**Provided passage**
+++++

Metamath Proof Explorer

Theorem modaddid

Description: The sums of two nonnegative integers less than the modulus and an integer are equal iff the two nonnegative integers are equal. (Contributed by AV, 14-Nov-2025)

Ref Expression
Hypothesis modaddid.i 
|- I = ( 0 ..^ N )
Assertion modaddid 
|- ( ( N e. ( ZZ>= ` 3 ) /\ ( X e. I /\ Y e. I ) /\ K e. ZZ ) -> ( ( ( X + K ) mod N ) = ( ( Y + K ) mod N ) <-> X = Y ) )

Proof

Step Hyp Ref Expression
1 modaddid.i 
 |-  I = ( 0 ..^ N )
2 elfzoelz 
 |-  ( X e. ( 0 ..^ N ) -> X e. ZZ )
3 2 zred 
 |-  ( X e. ( 0 ..^ N ) -> X e. RR )
4 3 1 eleq2s 
 |-  ( X e. I -> X e. RR )
5 elfzoelz 
 |-  ( Y e. ( 0 ..^ N ) -> Y e. ZZ )
6 5 zred 
 |-  ( Y e. ( 0 ..^ N ) -> Y e. RR )
7 6 1 eleq2s 
 |-  ( Y e. I -> Y e. RR )
8 4 7 anim12i 
 |-  ( ( X e. I /\ Y e. I ) -> ( X e. RR /\ Y e. RR ) )

+++++

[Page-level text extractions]
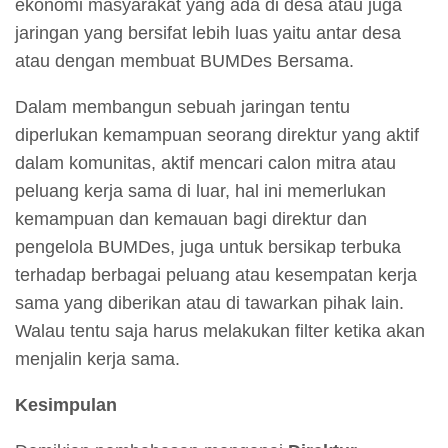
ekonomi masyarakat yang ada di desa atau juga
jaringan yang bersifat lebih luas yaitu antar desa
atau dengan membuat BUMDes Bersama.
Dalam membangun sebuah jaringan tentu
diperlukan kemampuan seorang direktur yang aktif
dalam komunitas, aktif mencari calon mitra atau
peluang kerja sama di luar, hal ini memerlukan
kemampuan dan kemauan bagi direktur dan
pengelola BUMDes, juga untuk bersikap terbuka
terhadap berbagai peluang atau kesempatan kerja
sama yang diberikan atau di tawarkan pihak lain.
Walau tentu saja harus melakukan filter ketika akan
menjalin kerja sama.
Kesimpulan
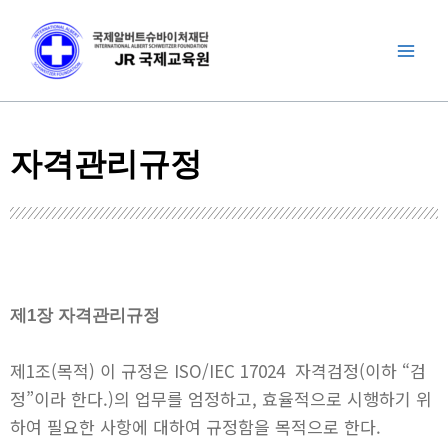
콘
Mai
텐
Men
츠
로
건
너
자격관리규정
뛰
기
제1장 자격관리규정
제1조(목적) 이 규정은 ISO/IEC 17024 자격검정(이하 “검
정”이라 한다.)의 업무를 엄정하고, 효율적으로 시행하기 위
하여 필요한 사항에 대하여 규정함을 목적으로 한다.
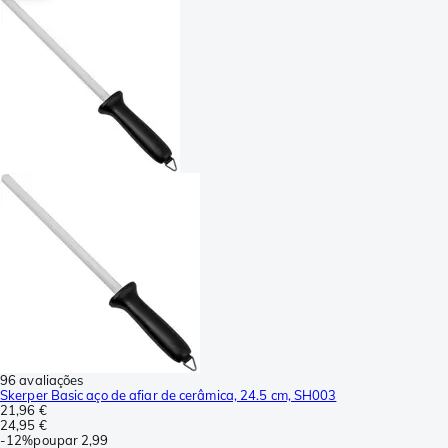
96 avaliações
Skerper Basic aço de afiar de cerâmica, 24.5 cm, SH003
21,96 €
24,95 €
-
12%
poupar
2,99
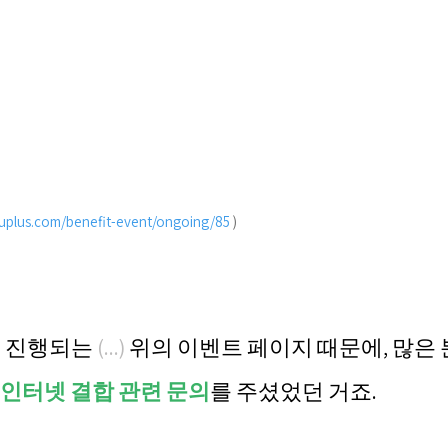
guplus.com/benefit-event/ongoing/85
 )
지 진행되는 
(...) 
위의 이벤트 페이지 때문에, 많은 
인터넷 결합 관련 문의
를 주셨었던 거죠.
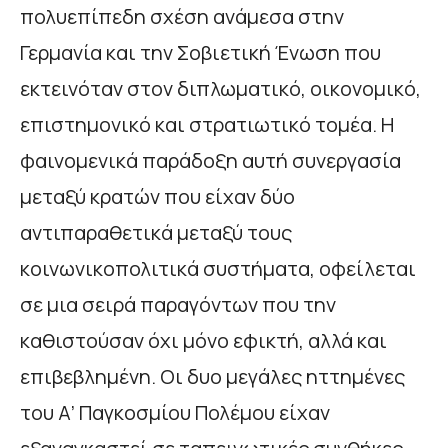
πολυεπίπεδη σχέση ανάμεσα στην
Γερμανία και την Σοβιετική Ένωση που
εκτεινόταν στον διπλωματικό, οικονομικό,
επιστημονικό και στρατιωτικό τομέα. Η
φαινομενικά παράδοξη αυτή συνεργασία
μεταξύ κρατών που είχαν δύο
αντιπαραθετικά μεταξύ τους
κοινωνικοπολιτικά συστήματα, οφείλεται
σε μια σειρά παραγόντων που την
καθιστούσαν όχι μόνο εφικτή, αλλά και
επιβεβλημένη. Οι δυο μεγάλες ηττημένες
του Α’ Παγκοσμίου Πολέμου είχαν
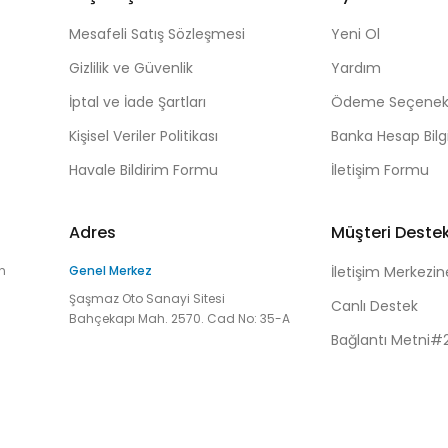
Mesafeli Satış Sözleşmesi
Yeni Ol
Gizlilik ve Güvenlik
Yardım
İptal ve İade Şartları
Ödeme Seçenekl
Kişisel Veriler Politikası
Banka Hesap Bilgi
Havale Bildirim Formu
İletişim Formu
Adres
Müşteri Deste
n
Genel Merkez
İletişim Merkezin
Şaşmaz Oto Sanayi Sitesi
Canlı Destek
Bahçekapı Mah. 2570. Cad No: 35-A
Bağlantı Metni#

+++++

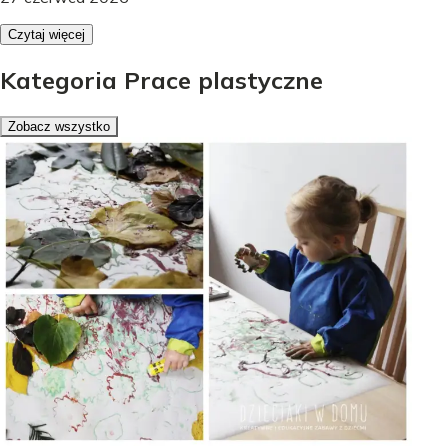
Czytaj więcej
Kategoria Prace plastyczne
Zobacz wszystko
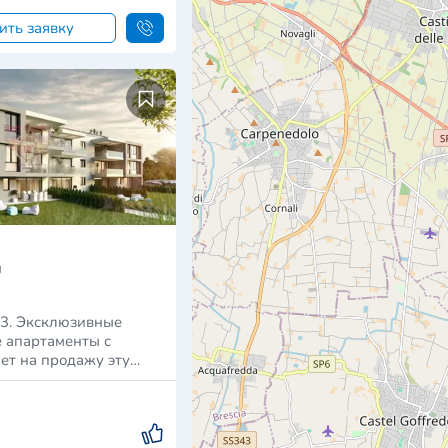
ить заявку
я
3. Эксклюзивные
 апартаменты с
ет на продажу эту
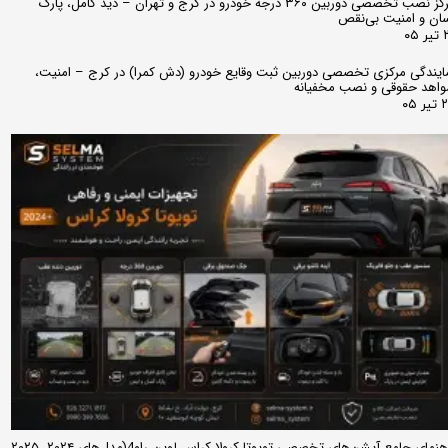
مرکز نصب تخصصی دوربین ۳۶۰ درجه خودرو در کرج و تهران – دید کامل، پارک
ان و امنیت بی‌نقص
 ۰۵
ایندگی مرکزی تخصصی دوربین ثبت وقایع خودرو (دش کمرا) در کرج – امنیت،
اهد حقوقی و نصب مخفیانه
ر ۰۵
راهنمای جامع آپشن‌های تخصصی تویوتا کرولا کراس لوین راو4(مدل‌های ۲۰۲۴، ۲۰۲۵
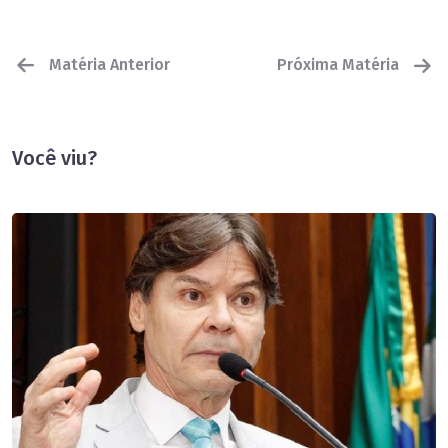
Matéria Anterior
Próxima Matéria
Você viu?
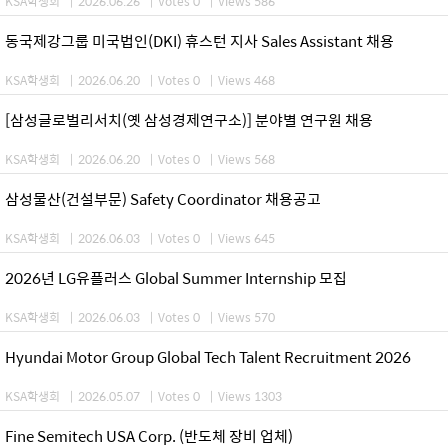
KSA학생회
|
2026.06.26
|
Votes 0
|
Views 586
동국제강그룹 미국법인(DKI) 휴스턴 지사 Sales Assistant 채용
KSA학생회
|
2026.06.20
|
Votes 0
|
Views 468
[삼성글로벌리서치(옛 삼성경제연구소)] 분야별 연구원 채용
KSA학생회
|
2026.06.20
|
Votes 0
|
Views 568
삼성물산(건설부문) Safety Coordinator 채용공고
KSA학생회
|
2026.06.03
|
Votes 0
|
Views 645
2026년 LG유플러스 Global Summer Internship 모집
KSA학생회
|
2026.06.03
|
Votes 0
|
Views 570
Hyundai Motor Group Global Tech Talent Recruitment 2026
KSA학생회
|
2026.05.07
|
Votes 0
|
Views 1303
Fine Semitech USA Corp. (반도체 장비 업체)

+++++

**Instructions to follow**
Please explain, from the proof on the modaddid page, how step 4 arrives at "|- ( X e. I -> X e. RR )".

**Answer to the problem**
Step 2 (elfzoelz) gives that any X in ( 0 ..^ N ) is an integer, and step 3 (zred) turns that into X being a real number. Step 4 then applies eleq2s with hypothesis 1, "I = ( 0 ..^ N )", which replaces ( 0 ..^ N ) with I to get X e. I -> X e. RR.